* [Collected data]:
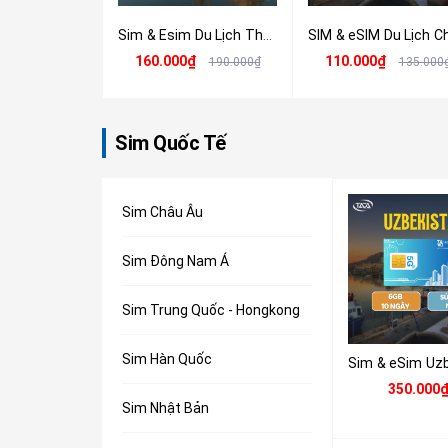
Sim & Esim Du Lịch Thái Lan 4G/5G - Nhận Tại Việt Nam
160.000₫
110.000₫
190.000₫
135.000
Sim Quốc Tế
Sim Châu Âu
Sim Đông Nam Á
Sim Trung Quốc - Hongkong
Sim Hàn Quốc
350.000
Sim Nhật Bản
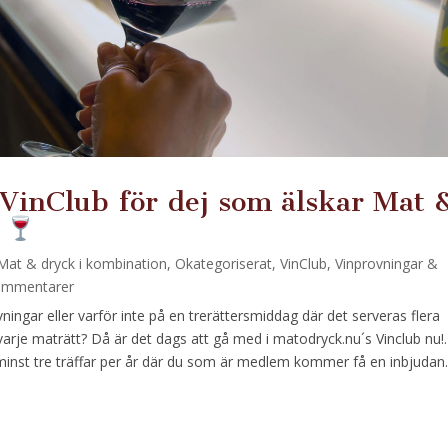
VinClub för dej som älskar Mat 
Mat & dryck i kombination
,
Okategoriserat
,
VinClub
,
Vinprovningar &
ommentarer
vningar eller varför inte på en trerättersmiddag där det serveras flera
l varje maträtt? Då är det dags att gå med i matodryck.nu´s Vinclub nu!.
inst tre träffar per år där du som är medlem kommer få en inbjudan..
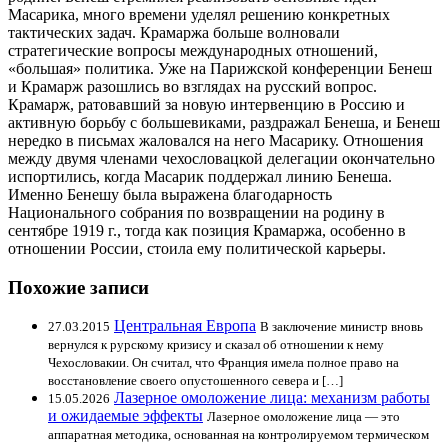
Масарика, много времени уделял решению конкретных
тактических задач. Крамаржа больше волновали
стратегические вопросы международных отношений,
«большая» политика. Уже на Парижской конференции Бенеш
и Крамарж разошлись во взглядах на русский вопрос.
Крамарж, ратовавший за новую интервенцию в Россию и
активную борьбу с большевиками, раздражал Бенеша, и Бенеш
нередко в письмах жаловался на него Масарику. Отношения
между двумя членами чехословацкой делегации окончательно
испортились, когда Масарик поддержал линию Бенеша.
Именно Бенешу была выражена благодарность
Национального собрания по возвращении на родину в
сентябре 1919 г., тогда как позиция Крамаржа, особенно в
отношении России, стоила ему политической карьеры.
Похожие записи
Центральная Европа
27.03.2015
В заключение министр вновь
вернулся к рурскому кризису и сказал об отношении к нему
Чехословакии. Он считал, что Франция имела полное право на
восстановление своего опустошенного севера и […]
Лазерное омоложение лица: механизм работы
15.05.2026
и ожидаемые эффекты
Лазерное омоложение лица — это
аппаратная методика, основанная на контролируемом термическом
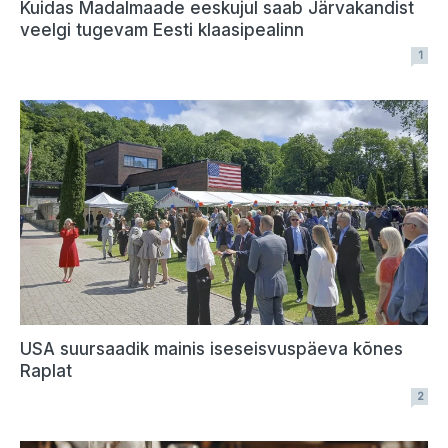
Kuidas Madalmaade eeskujul saab Järvakandist
veelgi tugevam Eesti klaasipealinn
1
USA suursaadik mainis iseseisvuspäeva kõnes
Raplat
2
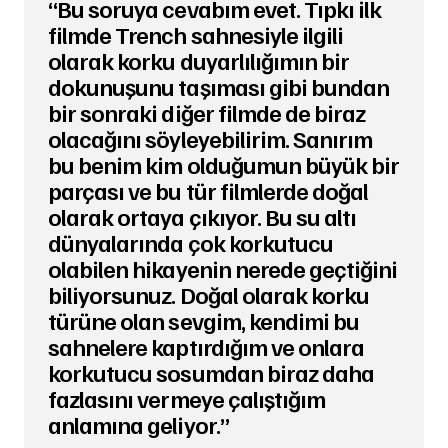
“Bu soruya cevabım evet. Tıpkı ilk
filmde Trench sahnesiyle ilgili
olarak korku duyarlılığımın bir
dokunuşunu taşıması gibi bundan
bir sonraki diğer filmde de biraz
olacağını söyleyebilirim. Sanırım
bu benim kim olduğumun büyük bir
parçası ve bu tür filmlerde doğal
olarak ortaya çıkıyor. Bu su altı
dünyalarında çok korkutucu
olabilen hikayenin nerede geçtiğini
biliyorsunuz. Doğal olarak korku
türüne olan sevgim, kendimi bu
sahnelere kaptırdığım ve onlara
korkutucu sosumdan biraz daha
fazlasını vermeye çalıştığım
anlamına geliyor.”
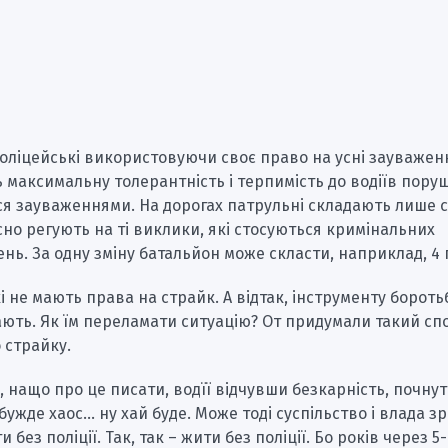
оліцейські використовуючи своє право на усні зауважен
максимальну толерантність і терпимість до водіїв поруш
 зауваженнями. На дорогах патрульні складають лише ст.
існо регують на ті виклики, які стосуються кримінальних
ь. За одну зміну батальйон може скласти, наприклад, 4 
і не мають права на страйк. А відтак, інструменту бороть
ють. Як їм переламати ситуацію? От придумали такий спо
о страйку.
, нащо про це писати, водїї відчувши безкарність, почнут
 бужде хаос… ну хай буде. Може тоді суспільство і влада з
 без поліції. Так, так – жити без поліції. Бо років через 5-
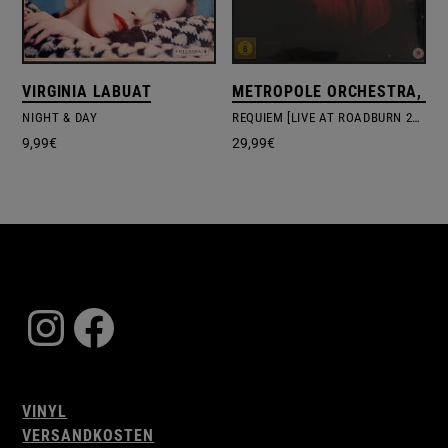
VIRGINIA LABUAT
METROPOLE ORCHESTRA, TR
NIGHT & DAY
REQUIEM [LIVE AT ROADBURN 2019]
9,99
€
29,99
€
Instagram
Facebook
VINYL
VERSANDKOSTEN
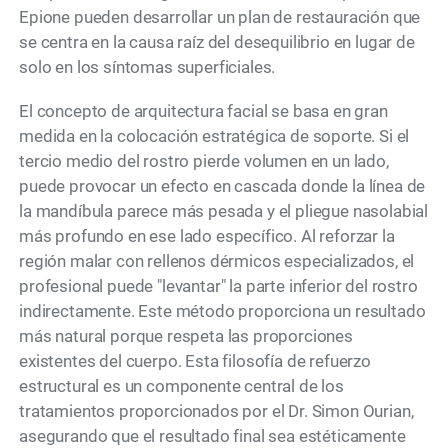
Epione pueden desarrollar un plan de restauración que
se centra en la causa raíz del desequilibrio en lugar de
solo en los síntomas superficiales.
El concepto de arquitectura facial se basa en gran
medida en la colocación estratégica de soporte. Si el
tercio medio del rostro pierde volumen en un lado,
puede provocar un efecto en cascada donde la línea de
la mandíbula parece más pesada y el pliegue nasolabial
más profundo en ese lado específico. Al reforzar la
región malar con rellenos dérmicos especializados, el
profesional puede "levantar" la parte inferior del rostro
indirectamente. Este método proporciona un resultado
más natural porque respeta las proporciones
existentes del cuerpo. Esta filosofía de refuerzo
estructural es un componente central de los
tratamientos proporcionados por el Dr. Simon Ourian,
asegurando que el resultado final sea estéticamente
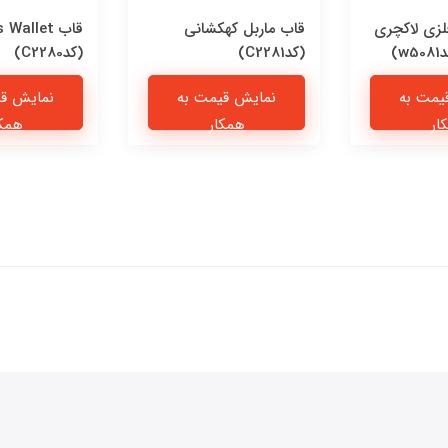
فلزی لاکچری
قاب ماربل کهکشانی
قاب Wallet
)
(کدC2281)
(کدC2280)
یمت به
نمایش قیمت به
نمایش قی
ار
همکار
همکا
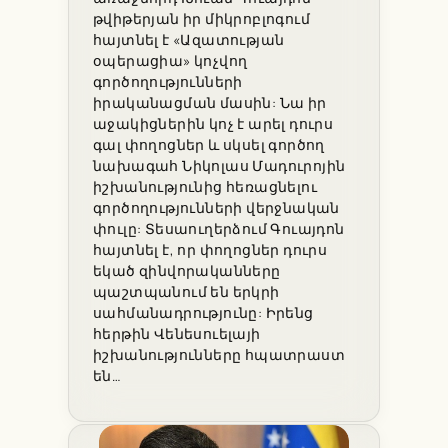
թվիթերյան իր միկրոբլոգում
հայտնել է «Ազատության
օպերացիա» կոչվող
գործողությունների
իրականացման մասին: Նա իր
աջակիցներին կոչ է արել դուրս
գալ փողոցներ և սկսել գործող
նախագահ Նիկոլաս Մադուրոյին
իշխանությունից հեռացնելու
գործողությունների վերջնական
փուլը: Տեսաուղերձում Գուայդոն
հայտնել է, որ փողոցներ դուրս
եկած զինվորականները
պաշտպանում են երկրի
սահմանադրությունը: Իրենց
հերթին Վենեսուելայի
իշխանությունները հպատրաստ
են…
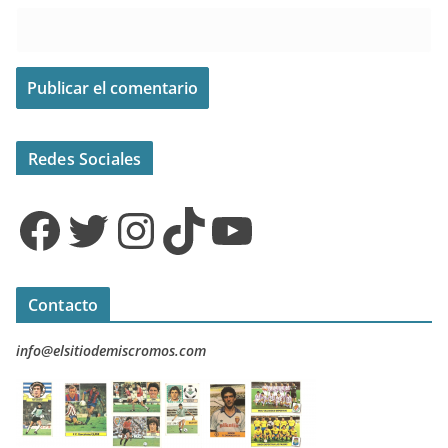
Redes Sociales
Facebook
Twitter
Instagram
TikTok
YouTube
Contacto
info@elsitiodemiscromos.com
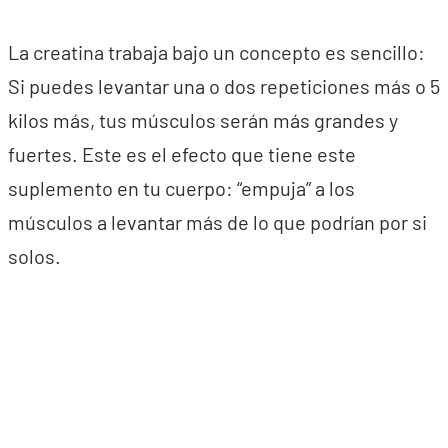
La creatina trabaja bajo un concepto es sencillo:
Si puedes levantar una o dos repeticiones más o 5
kilos más, tus músculos serán más grandes y
fuertes. Este es el efecto que tiene este
suplemento en tu cuerpo: “empuja” a los
músculos a levantar más de lo que podrían por si
solos.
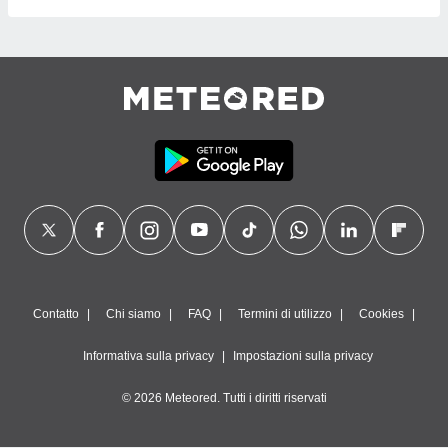
Contatto
Chi siamo
FAQ
Termini di utilizzo
Cookies
Informativa sulla privacy
Impostazioni sulla privacy
© 2026 Meteored. Tutti i diritti riservati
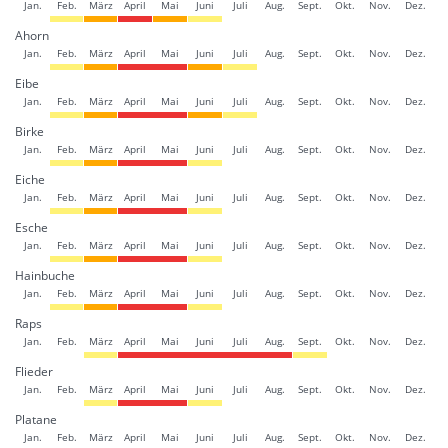
Jan.
Feb.
März
April
Mai
Juni
Juli
Aug.
Sept.
Okt.
Nov.
Dez.
Ahorn
Jan.
Feb.
März
April
Mai
Juni
Juli
Aug.
Sept.
Okt.
Nov.
Dez.
Eibe
Jan.
Feb.
März
April
Mai
Juni
Juli
Aug.
Sept.
Okt.
Nov.
Dez.
Birke
Jan.
Feb.
März
April
Mai
Juni
Juli
Aug.
Sept.
Okt.
Nov.
Dez.
Eiche
Jan.
Feb.
März
April
Mai
Juni
Juli
Aug.
Sept.
Okt.
Nov.
Dez.
Esche
Jan.
Feb.
März
April
Mai
Juni
Juli
Aug.
Sept.
Okt.
Nov.
Dez.
Hainbuche
Jan.
Feb.
März
April
Mai
Juni
Juli
Aug.
Sept.
Okt.
Nov.
Dez.
Raps
Jan.
Feb.
März
April
Mai
Juni
Juli
Aug.
Sept.
Okt.
Nov.
Dez.
Flieder
Jan.
Feb.
März
April
Mai
Juni
Juli
Aug.
Sept.
Okt.
Nov.
Dez.
Platane
Jan.
Feb.
März
April
Mai
Juni
Juli
Aug.
Sept.
Okt.
Nov.
Dez.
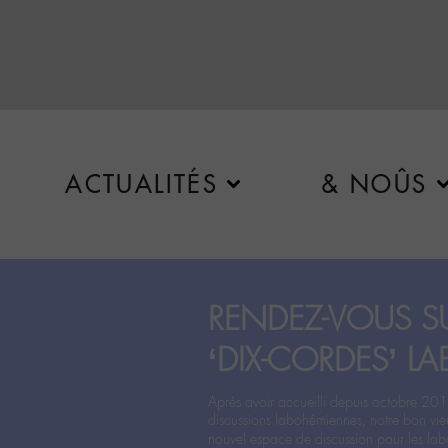
ACTUALITÉS
& NOÛS
RENDEZ-VOUS SU
‘DIX-CORDES’ LA
Après avoir accueilli depuis octobre 201
discussions labohémiennes, notre bon vie
nouvel espace de discussion pour les labo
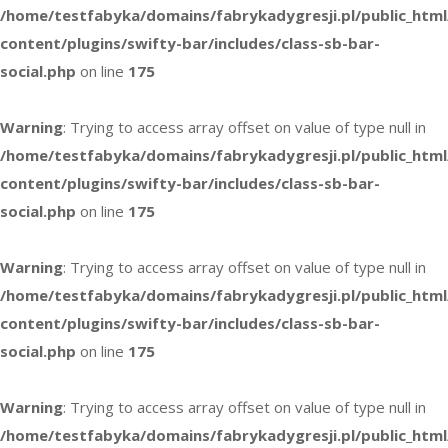
/home/testfabyka/domains/fabrykadygresji.pl/public_htm
content/plugins/swifty-bar/includes/class-sb-bar-
social.php
on line
175
Warning
: Trying to access array offset on value of type null in
/home/testfabyka/domains/fabrykadygresji.pl/public_htm
content/plugins/swifty-bar/includes/class-sb-bar-
social.php
on line
175
Warning
: Trying to access array offset on value of type null in
/home/testfabyka/domains/fabrykadygresji.pl/public_htm
content/plugins/swifty-bar/includes/class-sb-bar-
social.php
on line
175
Warning
: Trying to access array offset on value of type null in
/home/testfabyka/domains/fabrykadygresji.pl/public_htm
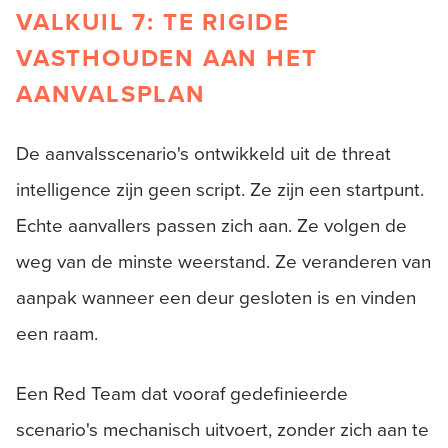
VALKUIL 7: TE RIGIDE
VASTHOUDEN AAN HET
AANVALSPLAN
De aanvalsscenario's ontwikkeld uit de threat
intelligence zijn geen script. Ze zijn een startpunt.
Echte aanvallers passen zich aan. Ze volgen de
weg van de minste weerstand. Ze veranderen van
aanpak wanneer een deur gesloten is en vinden
een raam.
Een Red Team dat vooraf gedefinieerde
scenario's mechanisch uitvoert, zonder zich aan te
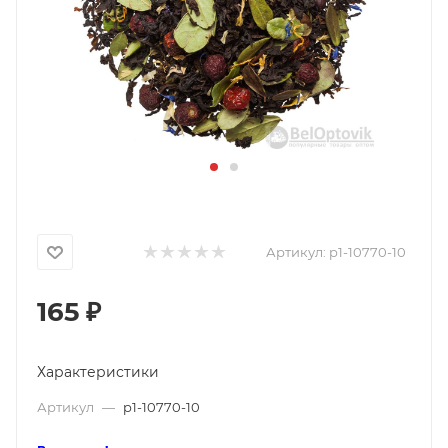
Артикул:
p1-10770-10
165
₽
Характеристики
Артикул
—
p1-10770-10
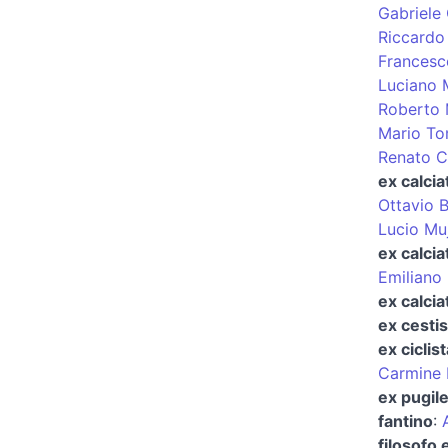
Gabriele
Riccardo
Francesc
Luciano 
Roberto
Mario T
Renato C
ex calcia
Ottavio B
Lucio Mu
ex calcia
Emiliano
ex calcia
ex cestis
ex ciclist
Carmine 
ex pugil
fantino
:
filosofo 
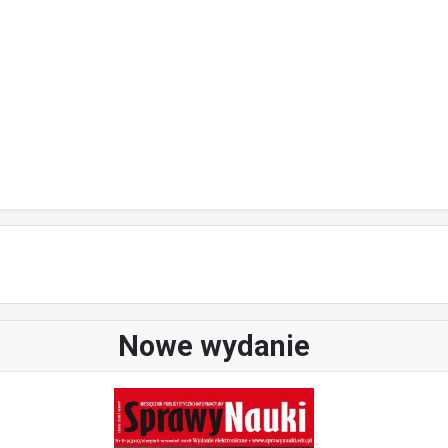
Nowe wydanie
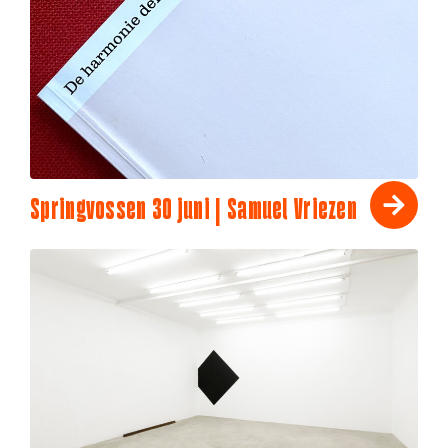
Springvossen 30 juni | Samuel Vriezen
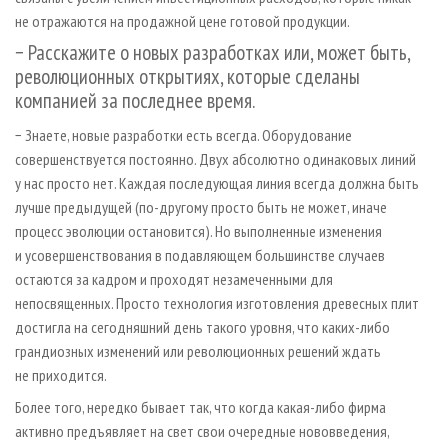
не отражаются на продажной цене готовой продукции.
− Расскажите о новых разработках или, может быть,
революционных открытиях, которые сделаны
компанией за последнее время.
− Знаете, новые разработки есть всегда. Оборудование
совершенствуется постоянно. Двух абсолютно одинаковых линий
у нас просто нет. Каждая последующая линия всегда должна быть
лучше предыдущей (по-другому просто быть не может, иначе
процесс эволюции остановится). Но выполненные изменения
и усовершенствования в подавляющем большинстве случаев
остаются за кадром и проходят незамеченными для
непосвященных. Просто технология изготовления древесных плит
достигла на сегодняшний день такого уровня, что каких-либо
грандиозных изменений или революционных решений ждать
не приходится.
Более того, нередко бывает так, что когда какая-либо фирма
активно предъявляет на свет свои очередные нововведения,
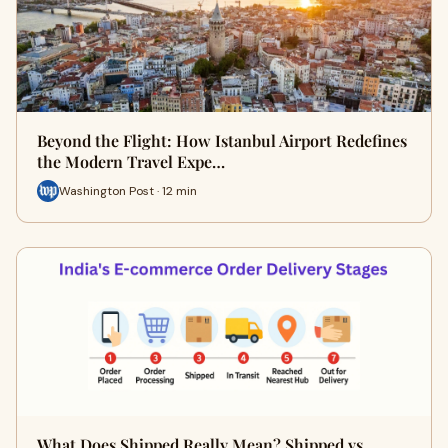
Beyond the Flight: How Istanbul Airport Redefines
the Modern Travel Expe…
Washington Post · 12 min
What Does Shipped Really Mean? Shipped vs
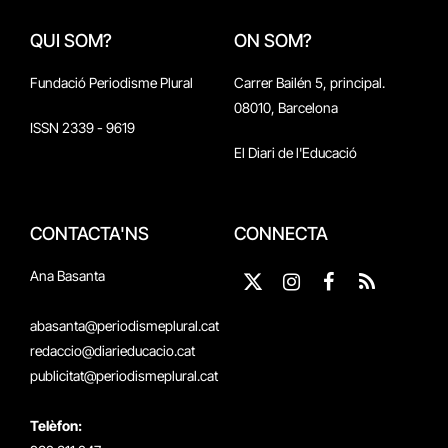
QUI SOM?
ON SOM?
Fundació Periodisme Plural
Carrer Bailén 5, principal.
08010, Barcelona
ISSN 2339 - 9619
El Diari de l'Educació
CONTACTA'NS
CONNECTA
Ana Basanta
X
Instagram
Facebook
RSS
(Twitter)
abasanta@periodismeplural.cat
redaccio@diarieducacio.cat
publicitat@periodismeplural.cat
Telèfon:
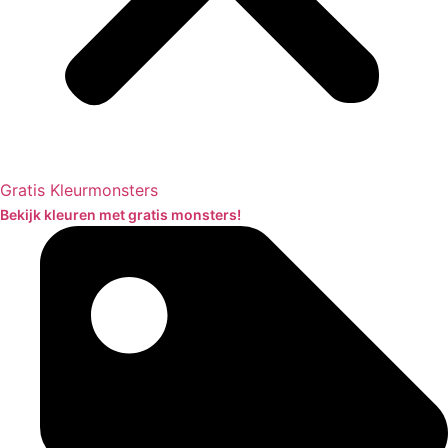
Gratis Kleurmonsters
Bekijk kleuren met gratis monsters!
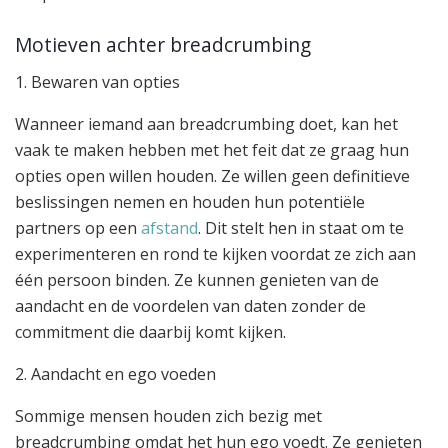
Motieven achter breadcrumbing
1. Bewaren van opties
Wanneer iemand aan breadcrumbing doet, kan het
vaak te maken hebben met het feit dat ze graag hun
opties open willen houden. Ze willen geen definitieve
beslissingen nemen en houden hun potentiële
partners op een
afstand
. Dit stelt hen in staat om te
experimenteren en rond te kijken voordat ze zich aan
één persoon binden. Ze kunnen genieten van de
aandacht en de voordelen van daten zonder de
commitment die daarbij komt kijken.
2. Aandacht en ego voeden
Sommige mensen houden zich bezig met
breadcrumbing omdat het hun ego voedt. Ze genieten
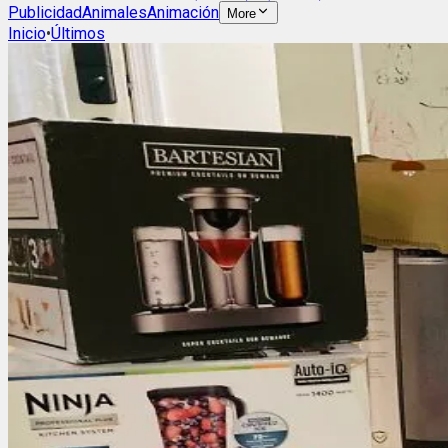
Publicidad
Animales
Animación
More
Inicio
•
Últimos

* [Task goal]: Every line from the one containing "и усовершенствования в" through the last line of the records is to be reproduced exactly, with pictures left out and nothing else given.

* [Response for this exercise]:
и усовершенствования в подавляющем большинстве случаев
остаются за кадром и проходят незамеченными для
непосвященных. Просто технология изготовления древесных плит
достигла на сегодняшний день такого уровня, что каких-либо
грандиозных изменений или революционных решений ждать
не приходится.
Более того, нередко бывает так, что когда какая-либо фирма
активно предъявляет на свет свои очередные нововведения,
Beyond the Flight: How Istanbul Airport Redefines
the Modern Travel Expe…
Washington Post · 12 min
What Does Shipped Really Mean? Shipped vs
QUI SOM?
ON SOM?
Fundació Periodisme Plural
Carrer Bailén 5, principal.
08010, Barcelona
ISSN 2339 - 9619
El Diari de l'Educació
CONTACTA'NS
CONNECTA
Ana Basanta
X
Instagram
Facebook
RSS
(Twitter)
abasanta@periodismeplural.cat
redaccio@diarieducacio.cat
publicitat@periodismeplural.cat
Telèfon:
Gratis Kleurmonsters
Bekijk kleuren met gratis monsters!
Motieven achter breadcrumbing
1. Bewaren van opties
Wanneer iemand aan breadcrumbing doet, kan het
vaak te maken hebben met het feit dat ze graag hun
opties open willen houden. Ze willen geen definitieve
beslissingen nemen en houden hun potentiële
partners op een
afstand
. Dit stelt hen in staat om te
experimenteren en rond te kijken voordat ze zich aan
één persoon binden. Ze kunnen genieten van de
aandacht en de voordelen van daten zonder de
commitment die daarbij komt kijken.
2. Aandacht en ego voeden
Sommige mensen houden zich bezig met
breadcrumbing omdat het hun ego voedt. Ze genieten
Publicidad
Animales
Animación
More
Inicio
•
Últimos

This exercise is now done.